Amar’e Stoudemire May Play In Jerusalem After Knicks Contract Ends

Amar’e Stoudemire‘s 5-year, $100 million contract will be off the books at the end of the 2014-15 season — though he has an early termination option he’s unlikely to use. After receiving close to $23 million next season, the injury-ravaged forward might not re-sign in the NBA, but join his Israeli team (he’s part-owner) to finish out his career overseas, reports the New York Post.

During the summer of 2010, when everybody was clamoring to offer LeBron James the world if he would just sign on the dotted line, the Knicks had a backup plan in place, knowing ‘Bron was unlikely to call New York home. They offered Stoudemire, late of the Suns, $100 million to be the future of the franchise with his old coach Mike D’Antoni. After half a season of borderline MVP-level play, Stoudemire’s knees buckled under the heavy playing time D’Antoni needed from him.

Since then, it’s been a string of injuries, and fire extinguisher incidents, while many fans still marvel at the STAT they once knew.
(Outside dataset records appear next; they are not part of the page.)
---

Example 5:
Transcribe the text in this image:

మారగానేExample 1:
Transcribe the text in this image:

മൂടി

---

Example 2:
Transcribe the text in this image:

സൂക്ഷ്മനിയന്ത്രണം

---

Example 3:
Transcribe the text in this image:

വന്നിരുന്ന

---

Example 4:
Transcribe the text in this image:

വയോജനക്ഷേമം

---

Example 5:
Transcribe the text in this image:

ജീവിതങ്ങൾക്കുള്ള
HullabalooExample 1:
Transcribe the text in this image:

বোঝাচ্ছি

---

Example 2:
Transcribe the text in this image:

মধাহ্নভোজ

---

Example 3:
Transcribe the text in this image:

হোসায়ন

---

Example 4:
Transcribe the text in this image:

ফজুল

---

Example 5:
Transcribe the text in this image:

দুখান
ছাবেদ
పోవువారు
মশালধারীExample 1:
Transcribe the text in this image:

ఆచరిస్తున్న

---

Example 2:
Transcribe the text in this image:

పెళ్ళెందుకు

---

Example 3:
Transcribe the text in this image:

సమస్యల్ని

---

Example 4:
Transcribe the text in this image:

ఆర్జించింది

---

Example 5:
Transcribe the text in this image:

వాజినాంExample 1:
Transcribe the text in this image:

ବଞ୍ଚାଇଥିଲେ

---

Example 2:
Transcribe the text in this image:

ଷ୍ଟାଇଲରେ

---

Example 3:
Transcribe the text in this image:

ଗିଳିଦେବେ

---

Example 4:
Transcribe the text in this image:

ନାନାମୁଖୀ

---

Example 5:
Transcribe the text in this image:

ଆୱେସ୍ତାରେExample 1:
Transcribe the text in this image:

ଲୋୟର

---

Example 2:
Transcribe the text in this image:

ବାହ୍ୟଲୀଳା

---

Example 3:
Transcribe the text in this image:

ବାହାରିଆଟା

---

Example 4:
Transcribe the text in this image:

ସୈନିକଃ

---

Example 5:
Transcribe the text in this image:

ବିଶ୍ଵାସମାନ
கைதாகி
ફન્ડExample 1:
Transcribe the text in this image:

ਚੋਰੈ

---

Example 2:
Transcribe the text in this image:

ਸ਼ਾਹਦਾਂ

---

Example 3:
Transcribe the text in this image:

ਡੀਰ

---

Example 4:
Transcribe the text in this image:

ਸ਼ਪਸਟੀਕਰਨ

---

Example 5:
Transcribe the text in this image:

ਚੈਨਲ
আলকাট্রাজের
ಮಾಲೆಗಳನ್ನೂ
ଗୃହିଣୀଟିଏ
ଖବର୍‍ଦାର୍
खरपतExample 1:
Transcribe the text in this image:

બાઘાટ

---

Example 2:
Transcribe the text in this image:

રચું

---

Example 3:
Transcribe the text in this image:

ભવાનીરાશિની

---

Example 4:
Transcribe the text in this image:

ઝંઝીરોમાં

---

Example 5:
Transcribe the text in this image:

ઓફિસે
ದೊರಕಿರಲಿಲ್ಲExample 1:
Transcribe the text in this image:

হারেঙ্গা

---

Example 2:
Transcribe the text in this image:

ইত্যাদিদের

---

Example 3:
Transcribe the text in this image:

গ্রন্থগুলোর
But Amar’e has spent the last month of the 2013-14 season playing close to his all-star past, and if he remains healthy a new contract — though no where near the nine figure deal he signed four years — could be in order.
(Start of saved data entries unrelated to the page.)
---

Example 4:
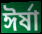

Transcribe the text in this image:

ঈর্ষা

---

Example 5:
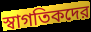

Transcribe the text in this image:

স্বাগতিকদের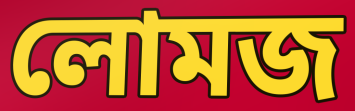
লোমজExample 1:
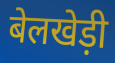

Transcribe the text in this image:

बेलखेड़ी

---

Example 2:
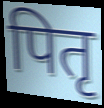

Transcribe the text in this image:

पितृ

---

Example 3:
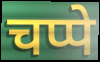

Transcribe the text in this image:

चप्पे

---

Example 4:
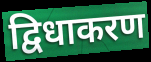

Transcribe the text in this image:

द्विधाकरण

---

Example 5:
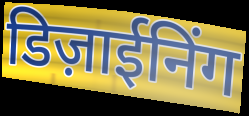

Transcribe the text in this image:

डिज़ाईनिंग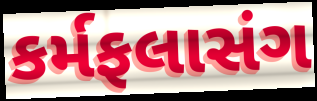
કર્મફલાસંગ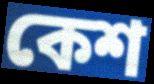
কেশ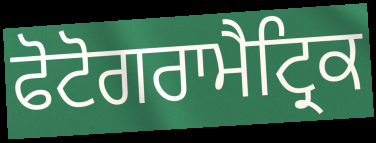
ਫੋਟੋਗਰਾਮੈਟ੍ਰਿਕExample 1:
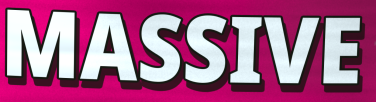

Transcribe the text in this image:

MASSIVE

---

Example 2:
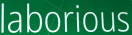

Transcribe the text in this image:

laborious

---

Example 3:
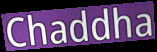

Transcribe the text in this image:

Chaddha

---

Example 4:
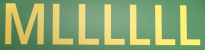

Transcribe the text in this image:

MLLLLLL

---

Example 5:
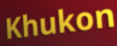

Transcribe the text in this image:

Khukon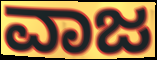
ವಾಜ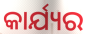
କାର୍ଯ୍ୟର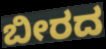
ಬೀರದ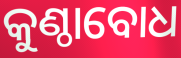
କୁଣ୍ଠାବୋଧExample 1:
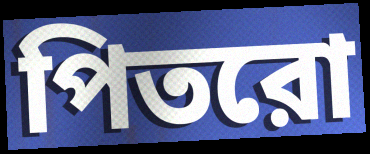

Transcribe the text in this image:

পিতরো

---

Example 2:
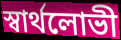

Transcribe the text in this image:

স্বার্থলোভী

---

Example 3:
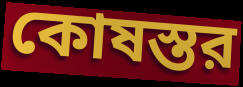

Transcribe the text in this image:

কোষস্তর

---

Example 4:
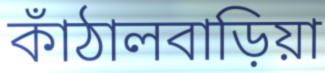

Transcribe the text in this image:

কাঁঠালবাড়িয়া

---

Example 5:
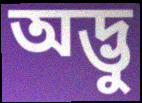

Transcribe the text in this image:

অদ্ভু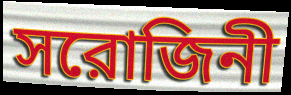
সরোজিনীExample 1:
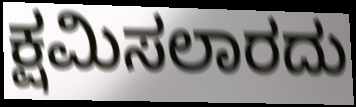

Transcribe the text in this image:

ಕ್ಷಮಿಸಲಾರದು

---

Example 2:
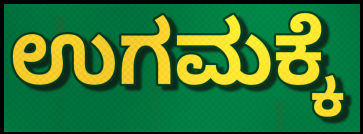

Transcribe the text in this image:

ಉಗಮಕ್ಕೆ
After discovering Jewish roots on his mother’s side, Stoudemire has made a few trips to Israel, even going so far as to purchase a 60 percent stake — he is part of a four-man ownership group including super-agent Arn Tellem — in Hapoel Jerusalem last summer. Since the purchase they’ve helped turned the franchise into a contender in the Israeli league at 20-7 this year. He might even sign in Israel once his contract is up. Via Marc Berman at the New York Post:

“We’ll see,” Stoudemire told The Post. “You can’t rule anything out. The future is unknown and so if I have an opportunity to [play in Israel] and am still in great health, it would be great. I have one more year left on my deal and we’ll go from there.”

[…]

Israeli-American Ori Allon, who heads the Hapoel ownership group, said he has had discussions with Stoudemire about playing for Hapoel Jerusalem. Allon has a goal of making Hapoel into the same recognizable brand as Maccabi Tel Aviv and believes Stoudemire’s addition — as owner or player — has put the team on that path.

“We’ve discussed it in the past,” Allon said. “It would be tremendous and unbelievable but it’s still early. I think it’s a real possibility, but he played very well this season so it’s up to him.”

Stoudemire is set to make more than $22 million next season, and it’ll be hard for the Knicks’ new head of basketball operations, Phil Jackson, to deal STAT with the current CBA rules in place. Plus, since Jackson will likely implement his famed Triangle Offense over the offseason, Stoudemire’s low-post game fits nicely with the system.

Whether Stoudemire actually jumps to the Israeli league in 2015 is still up in the air, but for now he said he’s, “always studying, never stop in my quest to search for the truth, especially with Passover coming.” Sounds like STAT’s getting ready for a transition to Israel that’s more permanent than many would expect.